-------- DATA IN THIS EXERCISE

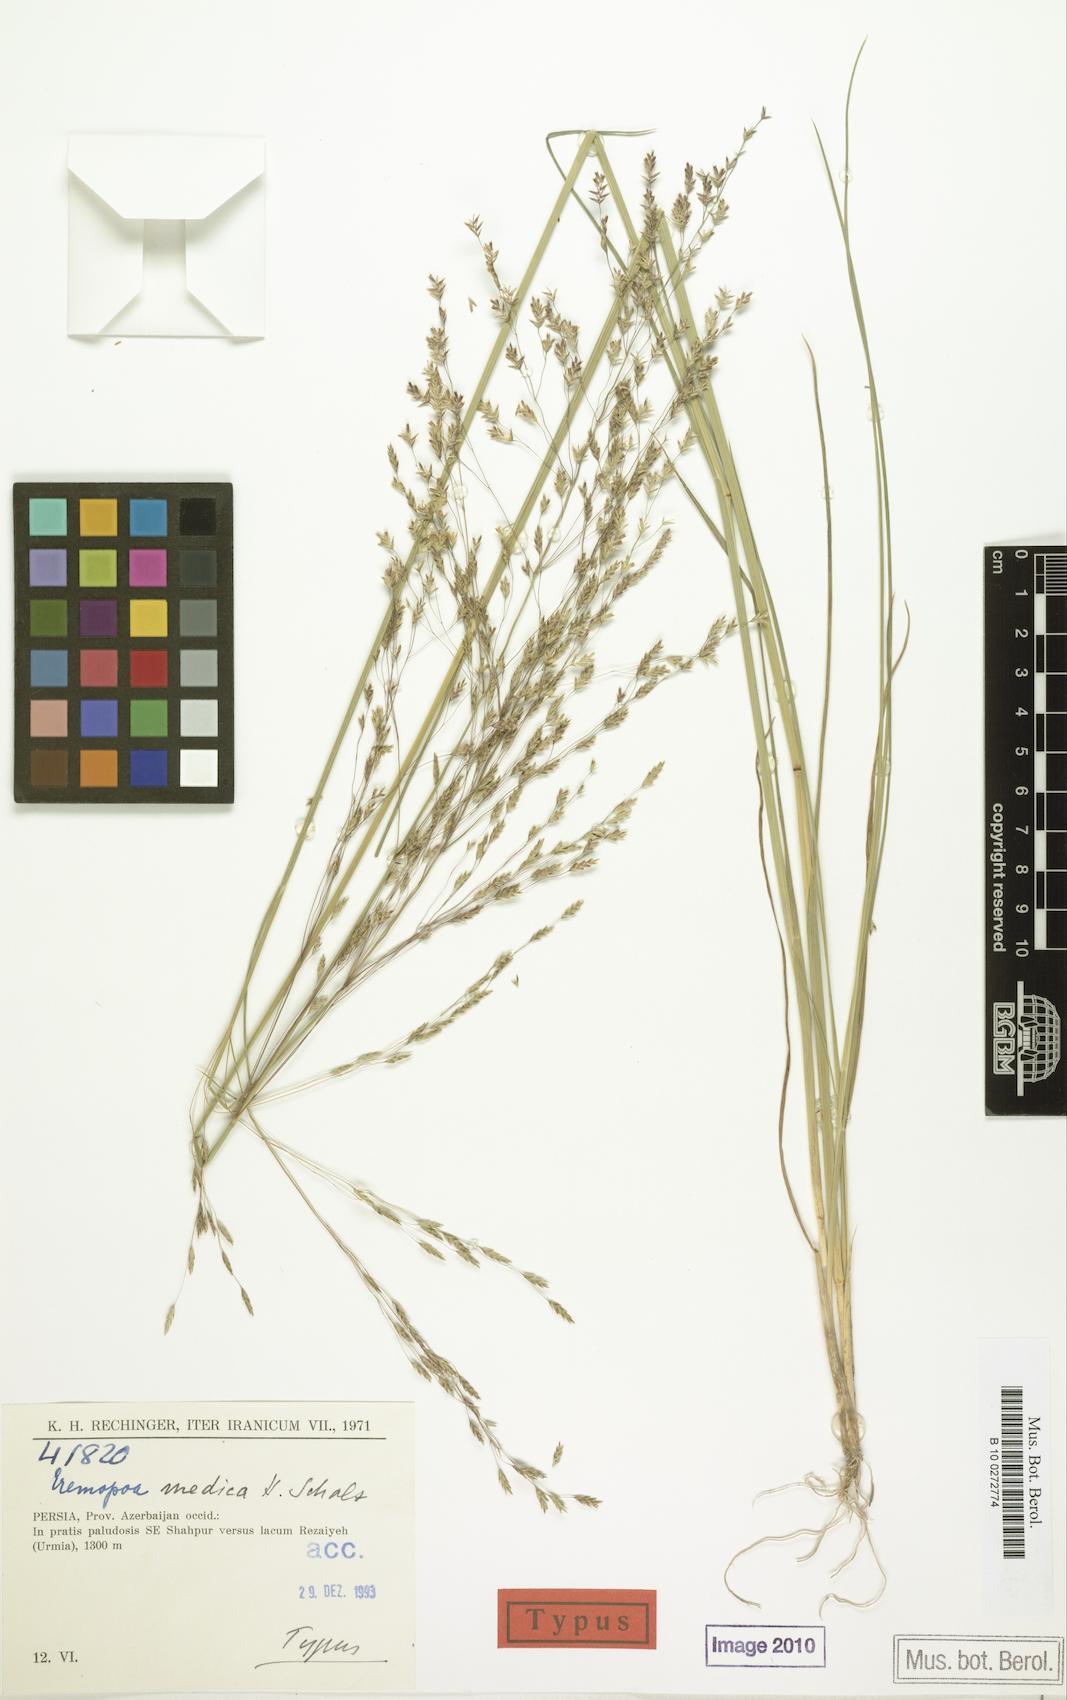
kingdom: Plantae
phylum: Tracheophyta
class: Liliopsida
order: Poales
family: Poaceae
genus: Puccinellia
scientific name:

----------------

» SHORT EXERCISE
Change "scientific name" to "binomial name" throughout the rows, keeping everything else the same. Leave the pictures out of your answer.

» ANSWER TO THIS EXERCISE
kingdom: Plantae
phylum: Tracheophyta
class: Liliopsida
order: Poales
family: Poaceae
genus: Puccinellia
binomial name:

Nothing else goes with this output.